Floral scent is one of the most attractive horticulture traits of ornamental flowers [17]. It is believed that geranyl diphosphate synthase (GDPS) and terpene synthase (TPS) are the two key enzymes for monoterpene biosynthesis. Promoter of GDPS with a tandem repeat is crucial for scent activity [18]. Attainment of a blue orchid is the dream of some orchid enthusiasts. It has been reported that several MYB transcription factors play an important role in orchid flower pigmentation [19]. Researchers infiltrated Agrobacteria carrying Delphinium grandiflorum DgF3’5’H and Phal. equestris PeMYB2 to V3 white orchid and produced purple blue color pigment formation [20]. In addition, a report about transgenic Arabidopsis and tobacco with autoluminescence was published recently [21]. The autoluminescence target gene driven by a flower specific promoter which is then overexpressed in orchid will have a huge and attractive market. Heterologous overexpression of rice gibberellin 2-oxidase 6 (GA2ox6) generated a miniature Phalaenopsis [22]. Moth orchids are severely infected by Odontoglossum ringspot tobamovirus (ORSV) and Cymbidium mosaic potexvirus (CymMV) etc. Researchers showed heterologous overexpressing dual resistance genes of ORSV and CymMV in tobacco transgenic plants and significantly enhanced tobacco plant resistant to the viruses. This provides an exciting scenario where similar strategies can be used to generate transgenic orchids and generate host plants resistance orchids against viruses in the near future [23].

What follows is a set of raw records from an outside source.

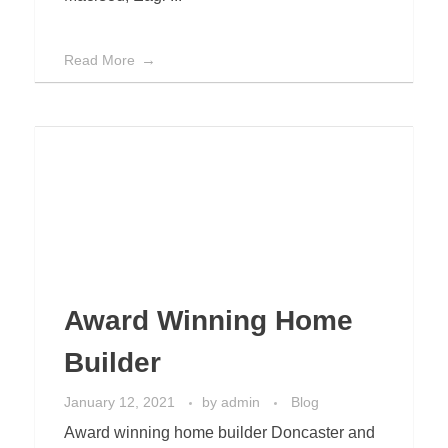
Read More
Award Winning Home
Builder
January 12, 2021
by
admin
Blog
Award winning home builder Doncaster and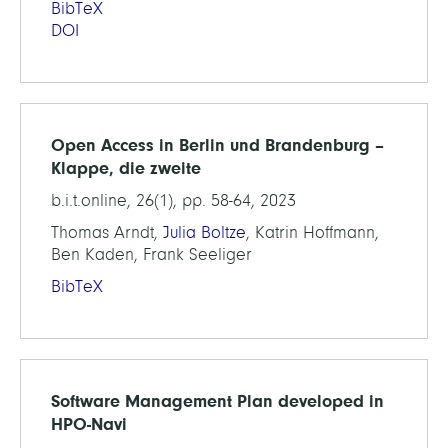
BibTeX
DOI
Open Access in Berlin und Brandenburg –
Klappe, die zweite
b.i.t.online, 26(1), pp. 58-64, 2023
Thomas Arndt,
Julia Boltze
, Katrin Hoffmann,
Ben Kaden, Frank Seeliger
BibTeX
Software Management Plan developed in
HPO-Navi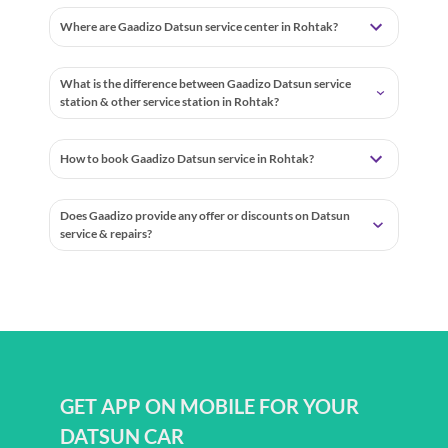
Where are Gaadizo Datsun service center in Rohtak?
What is the difference between Gaadizo Datsun service
station & other service station in Rohtak?
How to book Gaadizo Datsun service in Rohtak?
Does Gaadizo provide any offer or discounts on Datsun
service & repairs?
GET APP ON MOBILE FOR YOUR
DATSUN CAR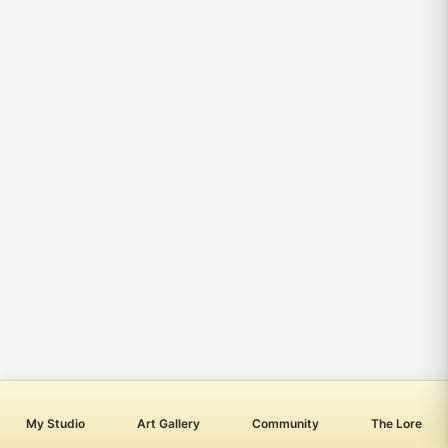
My Studio
Art Gallery
Community
The Lore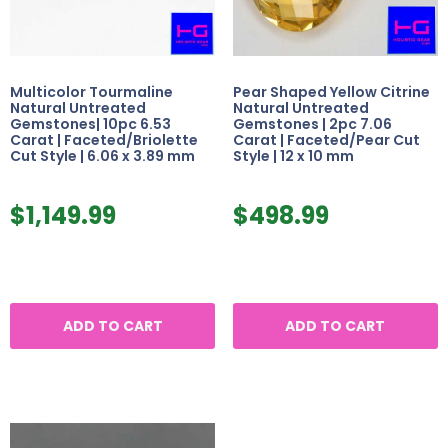
Multicolor Tourmaline
Pear Shaped Yellow Citrine
Natural Untreated
Natural Untreated
Gemstones| 10pc 6.53
Gemstones | 2pc 7.06
Carat | Faceted/Briolette
Carat | Faceted/Pear Cut
Cut Style | 6.06 x 3.89 mm
Style | 12 x 10 mm
$
1,149.99
$
498.99
ADD TO CART
ADD TO CART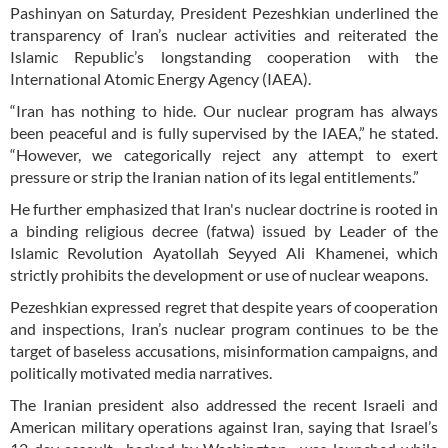
Pashinyan on Saturday, President Pezeshkian underlined the
transparency of Iran’s nuclear activities and reiterated the
Islamic Republic’s longstanding cooperation with the
International Atomic Energy Agency (IAEA).
“Iran has nothing to hide. Our nuclear program has always
been peaceful and is fully supervised by the IAEA,” he stated.
“However, we categorically reject any attempt to exert
pressure or strip the Iranian nation of its legal entitlements.”
He further emphasized that Iran's nuclear doctrine is rooted in
a binding religious decree (fatwa) issued by Leader of the
Islamic Revolution Ayatollah Seyyed Ali Khamenei, which
strictly prohibits the development or use of nuclear weapons.
Pezeshkian expressed regret that despite years of cooperation
and inspections, Iran’s nuclear program continues to be the
target of baseless accusations, misinformation campaigns, and
politically motivated media narratives.
The Iranian president also addressed the recent Israeli and
American military operations against Iran, saying that Israel’s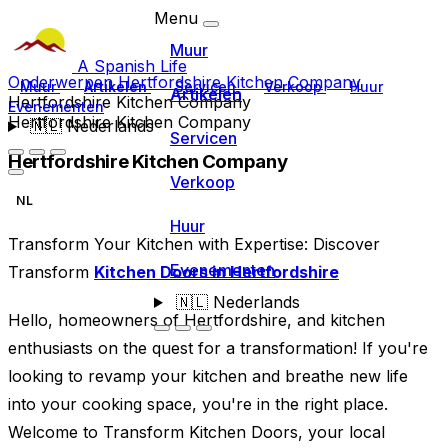
Menu
Muur
A Spanish Life
Onderwerpen
Hertfordshire Kitchen Company
Muur
Artikelen
Servicen
Verkoop
Huur
Artikelen
Hertfordshire Kitchen Company
Evenementen
Hertfordshire Kitchen Company
🇳🇱
Nederlands
Servicen
Hertfordshire Kitchen Company
Verkoop
NL
Huur
Transform Your Kitchen with Expertise: Discover
Evenementen
Transform
Kitchen Doors in Hertfordshire
🇳🇱
Nederlands
Hello, homeowners of Hertfordshire, and kitchen
enthusiasts on the quest for a transformation! If you're
looking to revamp your kitchen and breathe new life
into your cooking space, you're in the right place.
Welcome to Transform Kitchen Doors, your local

Conclusion and Future Prospective

Discovery of more useful and functional genes will facilitate precise molecular breeding. Moreover, identification and utilization of tissue-specific promoters are essential for precise crop design. Genetic modify non-edible ornamental plants such as orchids are more easily accepted by consumers compare to those GM foods such as rice, soybean, maize etc. However, viable pollen might cause gene flow between GMO and wild relatives and its effect on biodiversity are major concerns. Therefore, male sterile orchids that have inactive pollinia might be a solution and need more study. In short, integration of research platforms and updated tool kits enable fundamental R&D of orchid biotechnology and accelerate development of the orchid industry.

Acknowledgments

This work was partly funded by the Innovative Translational Agricultural Research Program (AS-KPQ-108-iTAR-L03). I appreciate Miranda Loney for English editing.